-- Start DOCUMENT SECTION --
It's partly understandable. We know how the media like to whip up a frenzy whenever video games try something even vaguely daring. Remember the furore over the (extremely tame) same-sex romance scenes in ME1? I felt at the time that Bioware were lucky to get away without wider attention for the semi-sympathetic portrayal of a a far-right group in ME2.

But that just poses the question - if Bioware didn't dare to see this plot strand through to its conclusion, why did they even go there? Why open that door in the earlier games, only to slam it shut in ME3? There were plenty of other ways that Cerberus could have been portrayed. They could have been an anarchist group rebelling against the "authoritarian" Citadel government. They could have been a religious movement. They could have been a network promoting shadowy corporate interests. None of those would have had the same potential for controversy. They might have given ME2 slightly less of a frisson of genuinely uncomfortable moral uncertainty, but they wouldn't have necessitated the horrible damage to suspension of disbelief that results from the plot-whiplash at the start of ME3.

3) Worst. Ending. Ever.

Bioware have taken, over the last few days, to describing ME3's ending as "controversial". A more appropriate word would be "crap". A more detailed explanation would be "really, really crap".
-- End DOCUMENT SECTION --
§ EXERCISE:
Output the passage of the Mass Effect commentary starting at "But that just" and ending at "Worst. Ending. Ever.". The records have no connection to the Mass Effect commentary.
-- Start MATERIAL SHOWN --
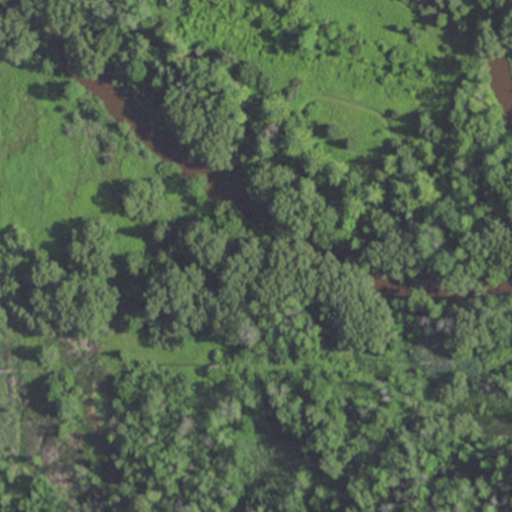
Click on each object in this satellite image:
river: (240, 204)
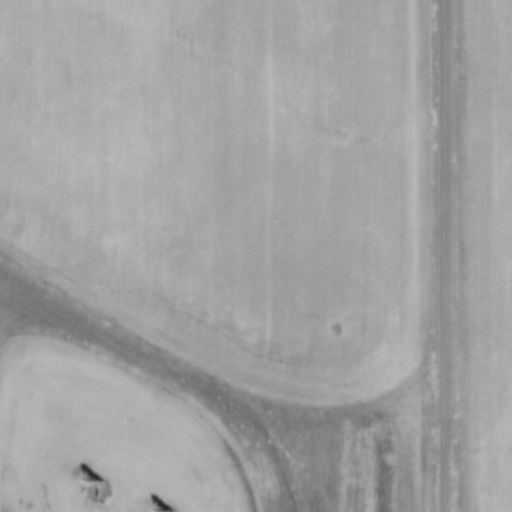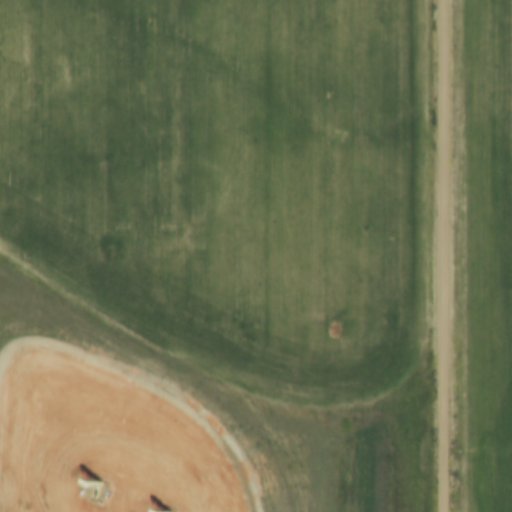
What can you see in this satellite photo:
road: (229, 373)
petroleum well: (91, 489)
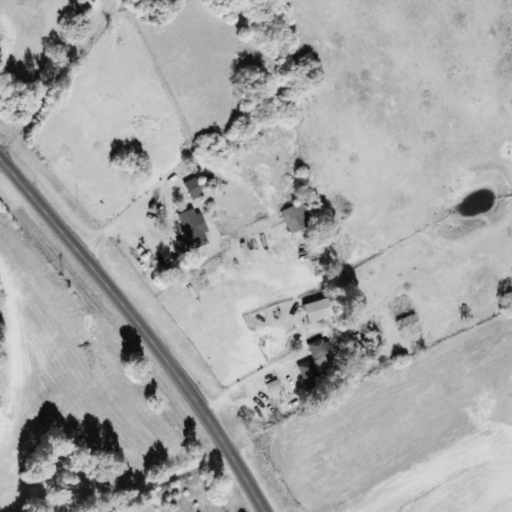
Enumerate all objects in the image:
building: (194, 188)
building: (295, 219)
building: (192, 230)
building: (319, 310)
road: (140, 328)
building: (316, 365)
road: (177, 482)
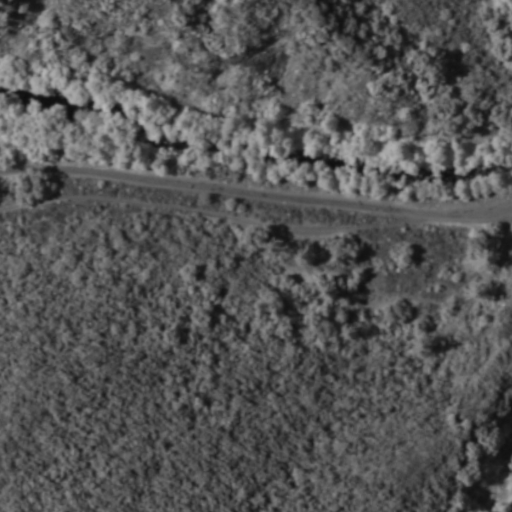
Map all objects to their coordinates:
river: (254, 143)
road: (256, 194)
road: (208, 211)
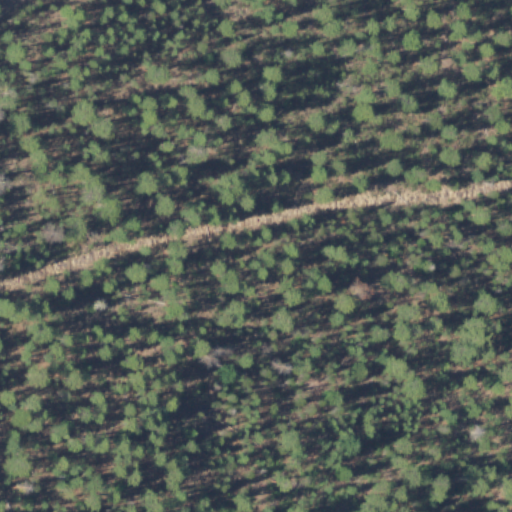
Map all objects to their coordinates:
road: (7, 5)
road: (252, 218)
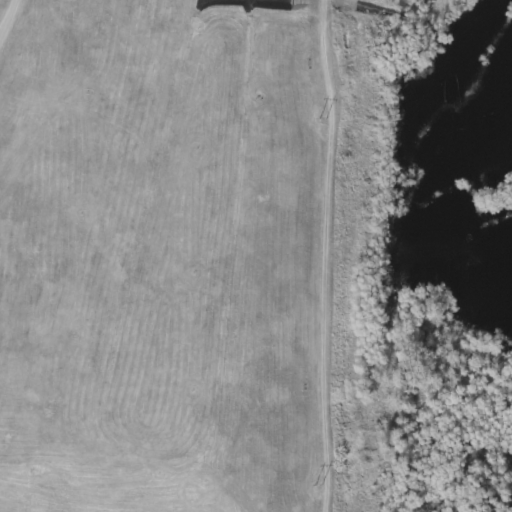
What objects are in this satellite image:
-- End MATERIAL SHOWN --
§ EXERCISE OUTPUT:
But that just poses the question - if Bioware didn't dare to see this plot strand through to its conclusion, why did they even go there? Why open that door in the earlier games, only to slam it shut in ME3? There were plenty of other ways that Cerberus could have been portrayed. They could have been an anarchist group rebelling against the "authoritarian" Citadel government. They could have been a religious movement. They could have been a network promoting shadowy corporate interests. None of those would have had the same potential for controversy. They might have given ME2 slightly less of a frisson of genuinely uncomfortable moral uncertainty, but they wouldn't have necessitated the horrible damage to suspension of disbelief that results from the plot-whiplash at the start of ME3.

3) Worst. Ending. Ever.